Wo finden die Fotoshootings statt? Welche Locations nutzt du besonders gerne?

Die Shootings finden sowohl bei mir im Studio als auch Outdoor oder in den eigenen vier Wänden der Kunden statt – je nachdem wie es gewünscht ist. Ich fotografiere überall, zugleich fasziniert mich im Studio, dass ich mir „mein Licht“ komplett selbst gestalte. Outdoor spielt das Wetter logischerweise immer eine entscheidende, mitgestaltende Rolle.

 

Ist es eine besondere Herausforderung für dich, Babys und Kids zu fotografieren? Wie unterscheiden sich diese Shootings zu denen von Erwachsenen?

Nein, Baby- und Kinder-Shootings sind nicht mehr oder weniger Herausforderung, als Shootings mit Erwachsenen. Die Challenge besteht manchmal darin, den Eltern wertschätzend zu vermitteln, dass ihr Kind – nur weil es gerade fotografiert wird – nicht ein Dauergrinsen im Gesicht tragen muss. Mir ist wichtig, dass das Shooting auch für die kleinen Herren und Damen zu einem Erlebnis wird, an das sie nicht mit unangenehmen Erinnerungen zurückdenken. „Ich werde nicht gerne fotografiert“, bekomme ich regelmäßig zu hören. Möglicherweise hat das auch damit zu tun, dass viele schon als Kind regelrecht darauf trainiert worden sind, zu lächeln/freundlich drein zu schauen, sobald eine Kamera auf sie gerichtet war. Davon halte ich überhaupt nichts, weil wir nicht mit einem Dauerlächeln durchs Leben laufen.
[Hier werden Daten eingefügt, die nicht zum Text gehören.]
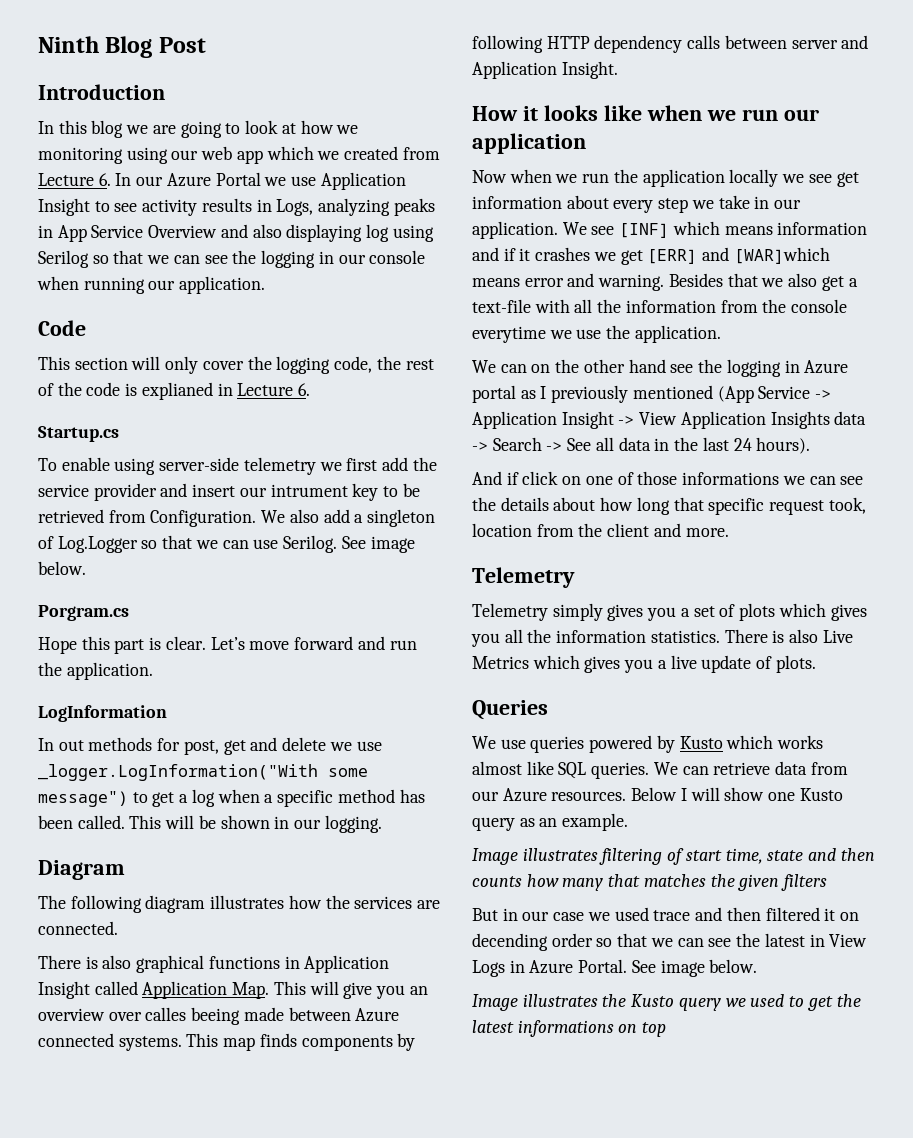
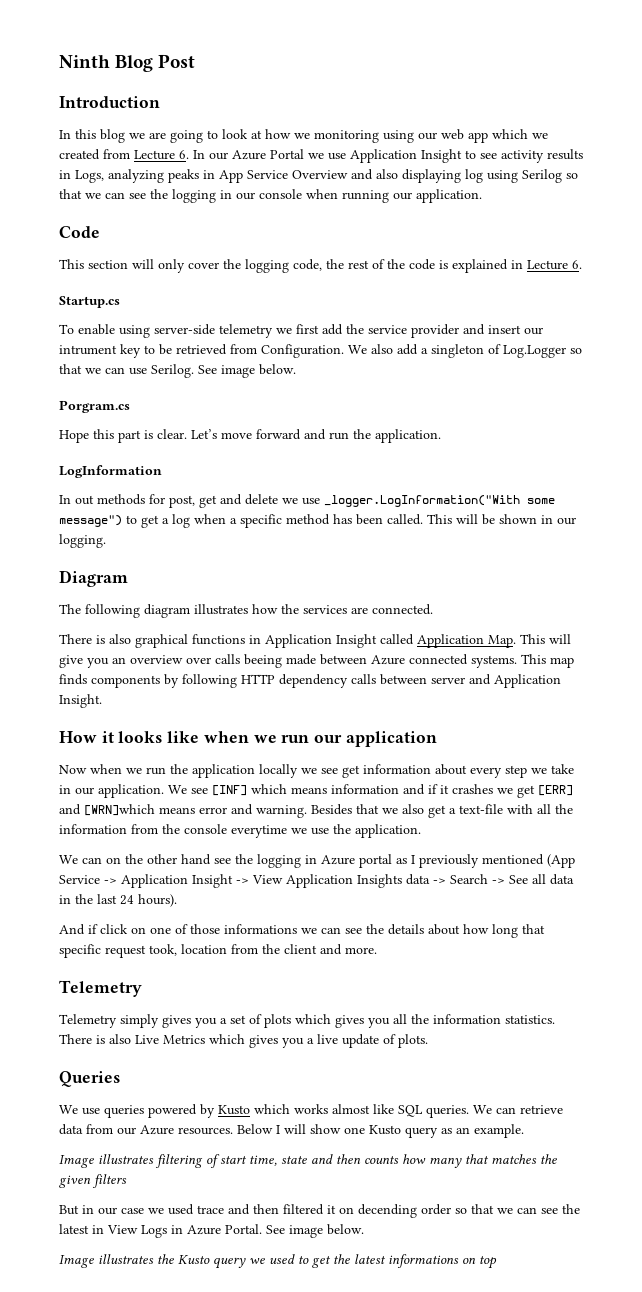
[141,382,213,400] explianed -> [452,259,508,273] explained
[145,1007,187,1021] calles -> [215,654,240,664] calls
[733,247,830,264] [WAR]which -> [84,804,155,816] [WRN]which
Somit sind wir wieder beim Thema „Authentizität“.

Für Hannes steht vor allem die Authentizität der Bilder im Vordergrund

 

Fotografien braucht das Land!

„So jung kommen wir nicht mehr zusammen“, sagt man so schön, und es ist wahr: Der Moment verfliegt so schnell, aus Tagen werden Monate und Jahre. Plötzlich merkt man, dass man sich verändert hat und die Vergangenheit unwiederbringlich vorbei ist. Umso wichtiger ist es für die eigene Lebensgeschichte, aber auch das Umfeld, sicherzustellen, hin und wieder den einen oder anderen Moment festzuhalten. In zwanzig Jahren werden wir uns freuen, wie wir heute aussahen, wie süß die Kinder waren, dass wir Zeit mit jemandem verbracht haben, der nicht mehr ist. Jetzt ist der Moment, um das Jetzt im Bild festzuhalten!